Construction costs head skyward
Written by Marilyn Bowden on October 1, 2014
As construction picks up across South Florida, builders must deal with rising construction, land and labor costs – but most say chief among these concerns is labor.
According to McGraw Hill Construction, which tracks construction trends, contracts for future construction in the first seven months of this year were up 8% from the same period of 2013 in Miami-Dade, Broward and Palm Beach counties. While statewide contracts were also up 8%, nonbuilding construction such as infrastructure and utilities accounted for much of the increase statewide. In South Florida, residential building showed the highest increases.
“Through the first seven months of 2014,” McGraw Hill’s most recent report stated, “the top five metropolitan areas ranked by the dollar amount of new multifamily starts were the following – New York, Washington DC, Los Angeles, Miami and Boston.”
Developers must weigh material and labor in with all the factors that contribute to the cost of a project, said Tom Roth, principal of Roth Advisory, a real estate investment and advisory firm.
“Certainly playing the largest role now are construction costs and land costs,” Mr. Roth said. “Both are going up, so developers are looking at them very carefully to determine what projects they can afford to do.
“Multifamily has been the darling for the past couple of years while we had lower construction and land costs, but as those costs have gone up, sites that might once have been multifamily are no longer because the rents cannot support the increased cost structure. So they might flip into a condo, because there is more upside in condo prices.”
Scott Moss, president of Moss & Associates, said building materials don’t seem to be going up sharply, as they did a decade ago.
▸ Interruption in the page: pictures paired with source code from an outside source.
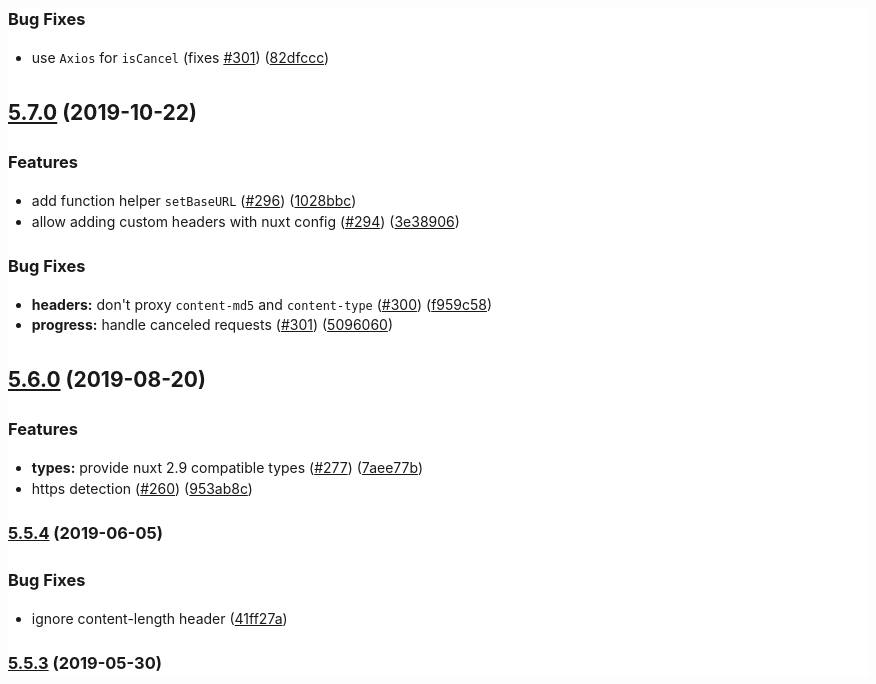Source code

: 
### Bug Fixes

* use `Axios` for  `isCancel` (fixes [#301](https://github.com/nuxt-community/axios-module/issues/301)) ([82dfccc](https://github.com/nuxt-community/axios-module/commit/82dfccce409e918a91e498af1340408dc0892bf5))

## [5.7.0](https://github.com/nuxt-community/axios-module/compare/v5.6.0...v5.7.0) (2019-10-22)


### Features

* add function helper `setBaseURL` ([#296](https://github.com/nuxt-community/axios-module/issues/296)) ([1028bbc](https://github.com/nuxt-community/axios-module/commit/1028bbcaf2d1a29a33949f05aeb9d519c30b246e))
* allow adding custom headers with nuxt config ([#294](https://github.com/nuxt-community/axios-module/issues/294)) ([3e38906](https://github.com/nuxt-community/axios-module/commit/3e3890616a5ac3eb34b07ec476313bb648aca59a))


### Bug Fixes

* **headers:** don't proxy `content-md5` and `content-type` ([#300](https://github.com/nuxt-community/axios-module/issues/300)) ([f959c58](https://github.com/nuxt-community/axios-module/commit/f959c585254029ac8d623d1472b883022ab115e2))
* **progress:** handle canceled requests ([#301](https://github.com/nuxt-community/axios-module/issues/301)) ([5096060](https://github.com/nuxt-community/axios-module/commit/50960609d913d059758658aa88434bd28faa0c47))

## [5.6.0](https://github.com/nuxt-community/axios-module/compare/v5.5.4...v5.6.0) (2019-08-20)


### Features

* **types:** provide nuxt 2.9 compatible types ([#277](https://github.com/nuxt-community/axios-module/issues/277)) ([7aee77b](https://github.com/nuxt-community/axios-module/commit/7aee77b))
* https detection ([#260](https://github.com/nuxt-community/axios-module/issues/260)) ([953ab8c](https://github.com/nuxt-community/axios-module/commit/953ab8c))



### [5.5.4](https://github.com/nuxt-community/axios-module/compare/v5.5.3...v5.5.4) (2019-06-05)


### Bug Fixes

* ignore content-length header ([41ff27a](https://github.com/nuxt-community/axios-module/commit/41ff27a))



### [5.5.3](https://github.com/nuxt-community/axios-module/compare/v5.5.2...v5.5.3) (2019-05-30)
“China is not building as much as in 2004-’06,” he said, “and in the US only Houston seems to be building at the same rate as Miami. So labor will be the driver.”
Miami lost a lot of laborers over the past few years, Mr. Moss said – illegal laborers most likely returning to their home countries and others moving out of the area to find work.
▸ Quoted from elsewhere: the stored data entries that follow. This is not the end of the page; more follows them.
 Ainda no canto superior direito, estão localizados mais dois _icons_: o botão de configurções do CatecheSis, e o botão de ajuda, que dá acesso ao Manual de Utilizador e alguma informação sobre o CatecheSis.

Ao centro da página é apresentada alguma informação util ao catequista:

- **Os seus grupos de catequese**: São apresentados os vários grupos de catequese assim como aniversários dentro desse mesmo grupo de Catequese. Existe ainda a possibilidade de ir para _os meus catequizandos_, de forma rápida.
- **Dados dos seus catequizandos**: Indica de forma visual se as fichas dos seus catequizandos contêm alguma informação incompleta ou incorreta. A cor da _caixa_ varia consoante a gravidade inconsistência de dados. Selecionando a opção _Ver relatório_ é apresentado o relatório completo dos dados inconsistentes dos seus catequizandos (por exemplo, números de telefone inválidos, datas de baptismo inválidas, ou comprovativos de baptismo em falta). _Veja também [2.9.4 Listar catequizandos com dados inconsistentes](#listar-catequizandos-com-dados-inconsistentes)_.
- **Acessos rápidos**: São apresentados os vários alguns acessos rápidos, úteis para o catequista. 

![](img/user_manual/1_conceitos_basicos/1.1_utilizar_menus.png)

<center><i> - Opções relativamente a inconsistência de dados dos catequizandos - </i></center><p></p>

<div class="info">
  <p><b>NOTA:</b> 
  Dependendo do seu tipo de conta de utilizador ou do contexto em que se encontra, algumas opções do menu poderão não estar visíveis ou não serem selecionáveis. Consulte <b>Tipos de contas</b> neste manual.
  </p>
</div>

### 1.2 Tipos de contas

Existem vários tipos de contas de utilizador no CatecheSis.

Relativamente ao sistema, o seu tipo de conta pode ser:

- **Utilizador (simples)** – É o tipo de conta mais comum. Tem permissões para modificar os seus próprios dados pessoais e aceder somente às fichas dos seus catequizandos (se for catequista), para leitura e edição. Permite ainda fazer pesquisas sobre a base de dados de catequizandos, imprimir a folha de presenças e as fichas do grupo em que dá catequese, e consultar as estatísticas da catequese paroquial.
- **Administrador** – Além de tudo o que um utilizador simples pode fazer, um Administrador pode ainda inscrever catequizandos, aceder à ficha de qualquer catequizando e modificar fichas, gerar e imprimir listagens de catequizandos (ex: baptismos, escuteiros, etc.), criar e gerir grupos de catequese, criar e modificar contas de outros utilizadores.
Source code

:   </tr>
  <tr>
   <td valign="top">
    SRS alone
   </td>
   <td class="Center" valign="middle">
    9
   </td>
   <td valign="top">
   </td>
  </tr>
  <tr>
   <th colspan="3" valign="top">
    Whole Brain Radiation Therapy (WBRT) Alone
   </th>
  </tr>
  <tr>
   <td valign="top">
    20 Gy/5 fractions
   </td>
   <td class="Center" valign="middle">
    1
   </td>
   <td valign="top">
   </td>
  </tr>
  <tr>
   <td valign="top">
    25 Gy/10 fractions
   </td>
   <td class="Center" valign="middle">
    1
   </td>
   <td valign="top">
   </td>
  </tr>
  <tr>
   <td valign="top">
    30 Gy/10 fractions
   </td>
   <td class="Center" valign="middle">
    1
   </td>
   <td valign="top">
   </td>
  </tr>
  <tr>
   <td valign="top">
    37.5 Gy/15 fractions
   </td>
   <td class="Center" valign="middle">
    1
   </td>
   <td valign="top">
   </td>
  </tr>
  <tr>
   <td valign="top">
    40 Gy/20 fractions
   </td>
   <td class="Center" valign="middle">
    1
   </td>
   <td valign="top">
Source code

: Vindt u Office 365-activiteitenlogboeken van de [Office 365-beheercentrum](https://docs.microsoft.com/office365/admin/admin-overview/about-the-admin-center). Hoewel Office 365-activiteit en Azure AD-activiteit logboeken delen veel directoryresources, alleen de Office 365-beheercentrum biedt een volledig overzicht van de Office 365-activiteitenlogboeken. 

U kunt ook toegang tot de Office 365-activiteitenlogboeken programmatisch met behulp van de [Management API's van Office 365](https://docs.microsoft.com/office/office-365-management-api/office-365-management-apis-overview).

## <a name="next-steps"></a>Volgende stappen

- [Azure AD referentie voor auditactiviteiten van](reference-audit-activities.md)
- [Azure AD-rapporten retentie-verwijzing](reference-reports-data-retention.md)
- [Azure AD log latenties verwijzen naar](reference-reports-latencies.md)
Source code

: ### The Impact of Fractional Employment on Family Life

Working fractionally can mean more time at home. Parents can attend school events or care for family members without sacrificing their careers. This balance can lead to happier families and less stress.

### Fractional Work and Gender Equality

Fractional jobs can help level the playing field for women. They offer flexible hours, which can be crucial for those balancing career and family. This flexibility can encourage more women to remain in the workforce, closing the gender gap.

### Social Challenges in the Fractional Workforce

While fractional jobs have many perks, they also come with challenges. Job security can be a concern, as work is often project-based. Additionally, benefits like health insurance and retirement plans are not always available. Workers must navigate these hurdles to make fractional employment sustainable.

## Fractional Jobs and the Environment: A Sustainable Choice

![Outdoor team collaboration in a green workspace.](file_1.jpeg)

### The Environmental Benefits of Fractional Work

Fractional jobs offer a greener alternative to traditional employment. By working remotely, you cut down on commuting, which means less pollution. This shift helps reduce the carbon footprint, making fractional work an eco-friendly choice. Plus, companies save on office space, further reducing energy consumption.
But labor costs are also rising, he said, because subcontractors are starting to increase their profit margin.
“For the past five years,” Mr. Moss said, “their profit margins have been very depressed. We actually have more sub [contractor] defaults on rising demand than on lowering, because the trade contractors use their cash to keep their people, and then they don’t have the cash to get through the first 60 days of construction.”
While more laborers will likely be moving to Miami as demand increases, he said, the shortage could mean that projects will take longer than expected to build – “and we will start to hear of labor jumping projects for $2-$3 an hour more.”
Tom C. Murphy, executive vice president for Coastal Construction, said the industry has seen “a great reduction in the workforce. It’s a combination of leaving the area or finding other things to do because the downtime was so extended.”
In technical areas such as structure, plumbing and electric, he said, “laborers are in higher demand, and we have to pay more to entice them than six months and a year ago. Plumbers, for example, are charging 30%-40% more.
“But this is still a relationship business. If you provide them with work day in, day out, you can get labor.”
After years of just getting by, times are good for subcontractors, said Luis Garcia, president of Adonel Concrete.
“We hired 40 people in the past six weeks,” he said. “We are expanding just like we did in the boom years of 2004-’05. I added new locations in Broward and West Palm Beach.”
While concrete prices have increase about 40% in the past 18 months, Mr. Garcia said, “in the recession those same prices went down 50%, so they are still 10% lower than in the boom years – and we have more business now than we had then.
“But we have also had to increase salaries 30% across the company to be able to get employees.”